Absolutely superb. Phenomenal. A joy. I could go on kvelling forever. Professor Dauber is brilliant--like, really brilliant--and masterful at using the material, which, unsurprisingly, is the most entertaining I've ever encountered, to reveal points well worth making. And even if he weren't as good (and just remarkably pleasant, too) as he is, the course material would make the class more than worthwhile: the Marx Brothers, Larry David/Seinfeld, Sid Caesar, Sholom Aleichem, Woody Allen, Mel Brooks...the list goes on. His lecture on Kafka is especially good; you never knew he was so funny.

May 2003

Dauber is a funny man. Very insightful, he writes for the Christian Science Monitor. He has some keen insights to the texts.
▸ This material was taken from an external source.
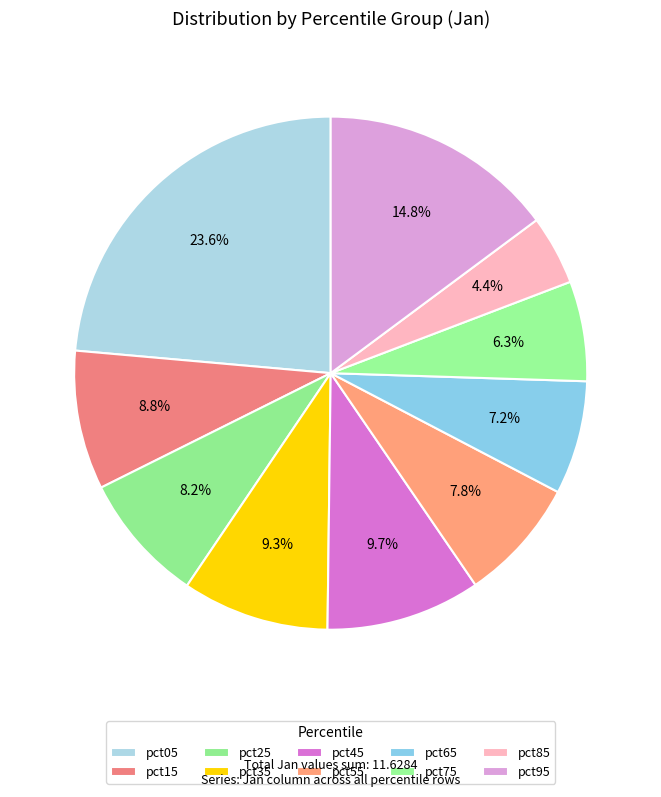

What portion of the pie excludes pct85?

95.6%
I agree almost to a T with another reviewer on CULPA: Yeshiva education is definitely helpful, but is by no means required. If you are interested in the readings, take the course. Likely, you'll find the readings more interesting than class time itself, but class will be enjoyable nevertheless. On the readings: Dauber spent *way* too much time on certain material early in the semester, most notably the Biblical stuff. Some of the medieval stuff was great, worth reading, and unknown to almost everyone in the class. There is no need to spend as much time as he did on Tevye and Eastern European materials. The best part of the class was the last few weeks, in which we read Roth, Allen, and Stanislawski guest-lectured on Brooks's History of the World. My idea for the course: Dauber either should call it "20th century Jewish humor" and do away with the rest or he should work to develop themes that would relate the more modern stuff to the older stuff. Currently, the course is a mish-mosh. Yes, it's all Jewish humor, but these humors are so different, and he doesn't focus at all on comparing, that it's as if there are about four different courses here, with the best one being about 20th century Jewish humor. Bottom line: Take the class if you like Jewish humor. The readings are amazing and Dauber is engaging.

May 2003

Dauber's a friendly guy who knows his subject. But in a class on Jewish humor, I was really expecting there to be way more humor. He stretches out Yiddish folktales (his specialty) for way too long, and spends an insignificant amount of time on mid/late-20th century comics, which was unfortunate to say the least. Still, a good class, and worth taking if it's your kind of material. This is the first time that Dauber's offered the class, and I'm sure it'll be fine-tuned to meet the interests of all students. Incidentally, I disagree with the previous reviewer about the level of Jewish education necessary to enjoy the class. Dauber assumes the students have some cultural Jewish background, but he'll happily explain any topics that your non-Yeshiva education didn't cover.

Apr 2003

Dauber is one of the leading scholars in Yiddish studies. This said, he knows a LOT about everything in the syllabus. The books in the class range from the Bible to the scripts from Seinfeld, with Sholem Aleichem, Kafka, Roth and Allen in between. The readings in general are pretty good, and include jokes, plays, poetry and novels, although some of the translations take out any humorous aspects of the work. So basically the reading material is good for the mostpart. As far as the classes... Dauber knows his stuff. He begins the work with some background about the writer, and what was going on at the time that the work was written. He opens up a lot of the class time to comments, which I think is a downside, because Dauber is so much better knowledged than those who participate. Although no knowledge of Hebrew and no Jewish background is required, it is pretty hard to take the class without Yeshiva experience. Dauber occasionally writes Hebrew words on the board, and the composition of the class (at least 80% had extensive Jewish education) made the class geared more towards the Jewish elements in the literature, instead of the Humor and historical perspective, as those who participate usually include whatever they learned in yeshiva, instead of analyzing the works as humorous literature, or elaborating on points expressed by Dauber.